Petrolün yatırımından üretimine çok uzun bir süreye ihtiyaç olduğunu vurgulayan Çetinkaya, yatırım sürecinin 2 ile 6 yıl arasında değiştiğini, petrolün nihai ürünlere dönüşüm sürecinin de yaklaşık bir ayı bulduğunu belirtti. Petrol fiyatlarının çeşitli jeopolitik ve ekonomik olaylardan doğrudan etkilendiğini kaydeden Çetinkaya, “Dünyadaki ekonomik büyüme, talep, petrol ürünlerinin fiyatları ve depolama kapasitesi de fiyatların oluşumunu etkileyen temel belirleyiciler. Küresel ekonomi senkronize yavaşlıyor. Bununla birlikte petrol talebini aşağıya çeken en önemli faktörlerden biri pandemi oldu. Ekonomilerdeki ani ve büyük çöküş petrol fiyatlarını etkiledi. Ham petrol, emtia yatırımında önemli bir rol oynuyor ve vadeli işlemlere ilgi giderek artıyor. Hava taşımacılığının durma noktasına gelmesi, üretimin devam etmesiyle depolama alanlarının yetersizliği gibi arz fazlası ve düşük talep stokları kritik noktaya getirerek petrolün eksi 40.32 dolar/varil fiyatlarını görmesine sebep oldu. Petrolde arz kesintisi yapılmaya başlandı. Arz kesintisi ve talepteki iyileşme stokları 2020 son çeyreğinde dengeye getirecek. 2020 boyunca petrol arzının kontrolünün devam etmesi ve fiyatların 35-45 dolar bandında sürmesi bekleniyor. Bu gelişmelere bağlı olarak enerji yatırımlarında yüzde 20 daralma bekleniyor” açıklamasını yaptı.

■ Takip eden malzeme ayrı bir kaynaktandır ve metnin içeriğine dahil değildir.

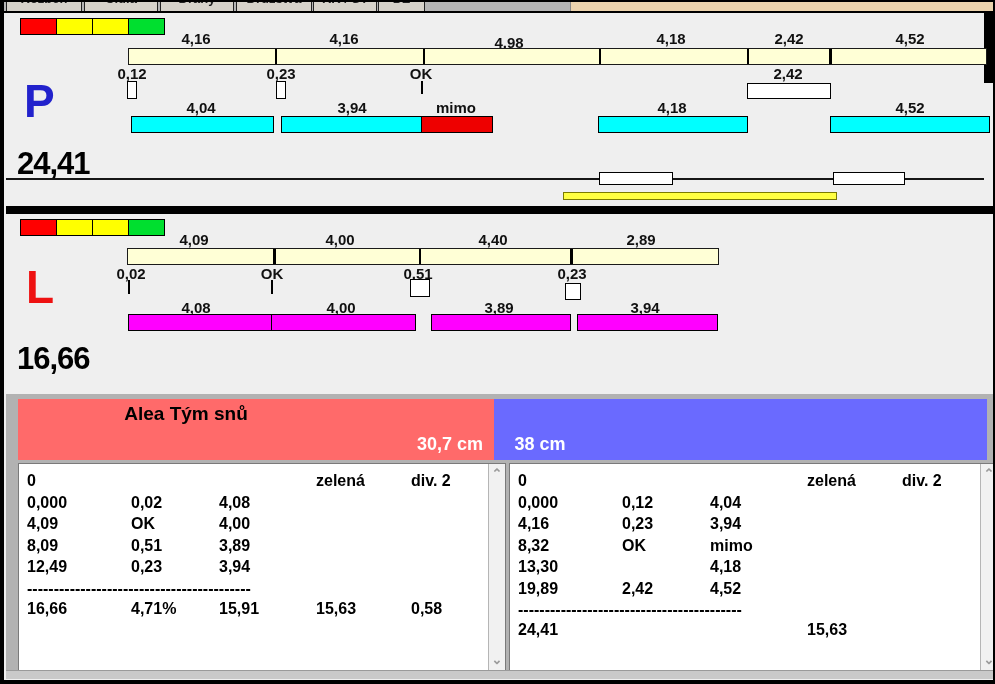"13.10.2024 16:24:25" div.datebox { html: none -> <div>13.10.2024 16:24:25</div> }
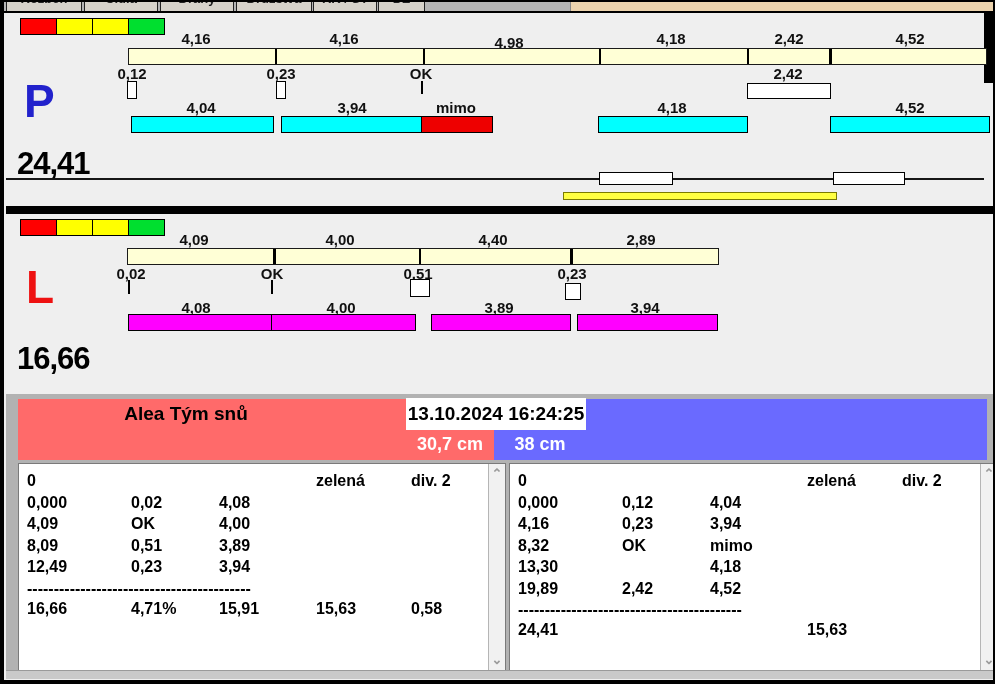"RUNami A" div.team-title { html: none -> <div>RUNami A</div> }
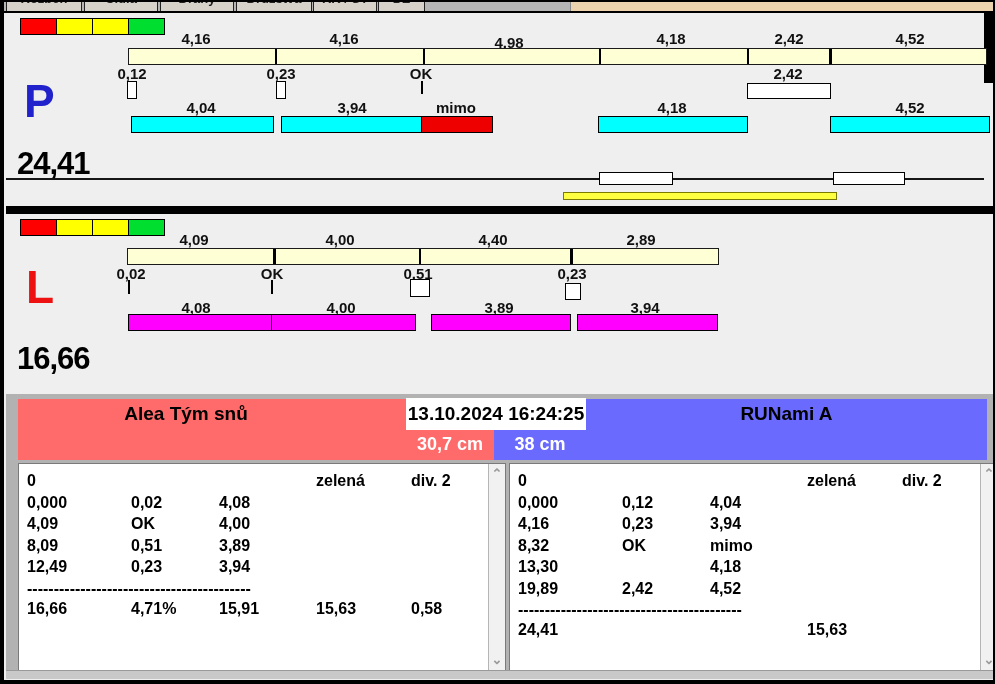"30,7 cm" div.sizecell { text: 30,7 -> 22,4 }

“Kimya sektörü, inovasyon gücünü ve dayanıklılığını güçlendirmeli”
Son gelişmelerin ve Covid-19’un kimya sektörüne etkilerini değerlendiren Çetinkaya, şunları söyledi: “Petrokimya ve kimya, bugünkü refah düzeyinin temelini oluşturuyor. Kimya sektörü ve ona bağlı endüstrilerle ilgili negatif algılar var. Ancak son zamanlarda bu sektörün çevreci olduğunu anlatan döngüsel ekonomi gibi çalışmalar bulunuyor. Döngüsel ekonomi kapsamında üretimlerin içerik ve özelliklerinin değişeceğini öngörüyorum. Dolayısıyla sektöre karşı olumsuz olan algıların önümüzdeki dönemde pozitif olarak değişeceğine inanıyorum. Pandemi sürecinde kimyanın önemi daha çok anlaşıldı. Covid-19’un etkisiyle petrokimyasal ürün fiyatları farklı oranlarda düşerken bu dönemde İPA (İzopropil alkol) fiyatları pik yaptı. Yine dünyada ambalaj ve maske hammadde talebi çok arttı. Petrol fiyatlarında çöküş, kimyasal hammadde fiyatlarında ve küresel rekabet düzeninde büyük bir değişime neden oluyor. Bununla birlikte tedarik zincirlerinin yeniden oluşacağını, satın alma ve birleşmelerin artacağını, yeni iş modellerinin ortaya çıkacağını öngörüyorum. Kimya endüstrisinin gelecek nesiller için sorumlu değer zincirlerini sağlamak üzere inovasyon gücünü ve dayanıklılığını güçlendirmesi büyük önem taşıyor.”